Machines do most of the work when it comes to milking, but there was still plenty for Nicolini and I to do. Prior to attaching the pumps, cows need to have their udders wiped with disinfectant and checked for any lesions that could indicate the cow could be sick.
Once hooked up to the milking machine, the cows do their thing. The soft hissing and clicking of the pumps combine with the mooing of the livestock to produce a symphony of jaw-dropping efficiency.
Each pump contains four suction units that attach to the cow. It felt like it has about the same suction power as a household vacuum cleaner.
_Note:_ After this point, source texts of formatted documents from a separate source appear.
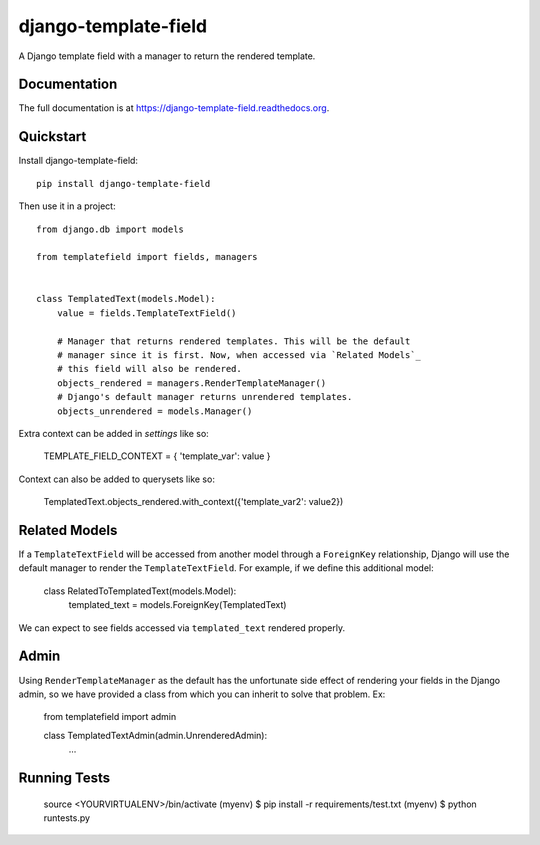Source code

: =============================
django-template-field
=============================

.. image:: https://badge.fury.io/py/django-template-field.png
    :target: https://badge.fury.io/py/django-template-field

.. image:: https://travis-ci.org/orcasgit/django-template-field.png?branch=master
    :target: https://travis-ci.org/orcasgit/django-template-field

A Django template field with a manager to return the rendered template.

Documentation
-------------

The full documentation is at https://django-template-field.readthedocs.org.

Quickstart
----------

Install django-template-field::

    pip install django-template-field

Then use it in a project::

    from django.db import models

    from templatefield import fields, managers


    class TemplatedText(models.Model):
        value = fields.TemplateTextField()

        # Manager that returns rendered templates. This will be the default
        # manager since it is first. Now, when accessed via `Related Models`_
        # this field will also be rendered.
        objects_rendered = managers.RenderTemplateManager()
        # Django's default manager returns unrendered templates.
        objects_unrendered = models.Manager()

Extra context can be added in `settings` like so:

    TEMPLATE_FIELD_CONTEXT = { 'template_var': value }

Context can also be added to querysets like so:

    TemplatedText.objects_rendered.with_context({'template_var2': value2})


Related Models
--------------

If a ``TemplateTextField`` will be accessed from another model through a
``ForeignKey`` relationship, Django will use the default manager to render the
``TemplateTextField``. For example, if we define this additional model:

    class RelatedToTemplatedText(models.Model):
        templated_text = models.ForeignKey(TemplatedText)

We can expect to see fields accessed via ``templated_text`` rendered properly.

Admin
-----

Using ``RenderTemplateManager`` as the default has the unfortunate side effect
of rendering your fields in the Django admin, so we have provided a class from
which you can inherit to solve that problem. Ex:

    from templatefield import admin

    class TemplatedTextAdmin(admin.UnrenderedAdmin):
        ...

Running Tests
--------------


    source <YOURVIRTUALENV>/bin/activate
    (myenv) $ pip install -r requirements/test.txt
    (myenv) $ python runtests.py

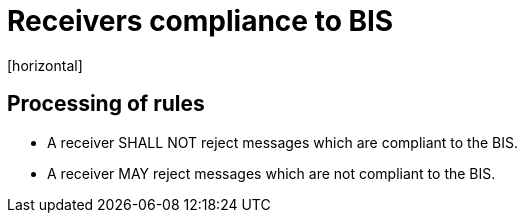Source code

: = Receivers compliance to BIS
[horizontal]

== Processing of rules
* A receiver SHALL NOT reject messages which are compliant to the BIS.

* A receiver MAY reject messages which are not compliant to the BIS.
The most impressive part: The pumps shut off automatically. When it senses the amount of milk flowing through the cow has slowed considerably, the milkers just fall off.
The industry has clearly come a long way from workers sitting on a tiny stool, stooped over and straining to get every last drop into a tin bucket.
It does a body good
Of course, the highlight of the day was tasting the end result. Nicolini led me into the room that is home to a large refrigerated container that houses the raw milk before it is shipped.
While the thought of drinking milk that hasn't been pasteurized or homogenized may gross out some, it's something I looked forward to the entire time I was out there.
The milk is kept at a frosty 38 degrees and has a light sweetness and mild earthy flavor. It's rich. It's creamy. I would've given body parts for some Oreos.
The protein and vitamins it contains helped me regain my strength to return to the office and finish my day.
And I needed it.
As I drove back to the newsroom, I reflected on the instructive nature of Nicolini, the patience of Ramon and Cacho. They did well to help me not feel like the fifth wheel I most assuredly was.
So the next time you swig a cold Lucerne chocolate milk or top your burger with the Safeway brand's cheddar cheese, realize there is a good chance the product originated at a family-owned dairy in Lodi.
A dairy where workers climb mountains of alfalfa, lug bags of feed around and attend to the well-being of their cows.
Just like it's been done for generations.